- [Task objective]: State only how many lines in the items below contain the string "에볼루션".
::::
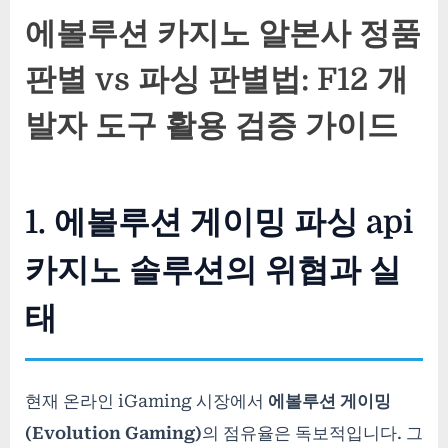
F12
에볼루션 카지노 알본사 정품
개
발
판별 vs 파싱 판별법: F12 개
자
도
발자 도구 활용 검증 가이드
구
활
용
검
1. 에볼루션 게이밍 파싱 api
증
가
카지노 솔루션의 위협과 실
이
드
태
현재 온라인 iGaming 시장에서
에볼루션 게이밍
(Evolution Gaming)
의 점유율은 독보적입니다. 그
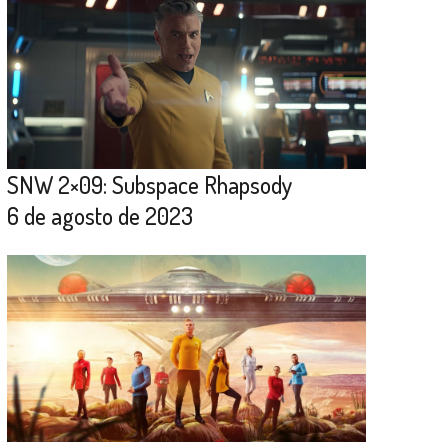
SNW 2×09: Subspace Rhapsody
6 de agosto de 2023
::::
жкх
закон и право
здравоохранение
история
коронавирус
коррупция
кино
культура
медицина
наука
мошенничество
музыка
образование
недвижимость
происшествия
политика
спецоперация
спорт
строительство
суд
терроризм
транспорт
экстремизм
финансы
::::
- [Solved problem]: 3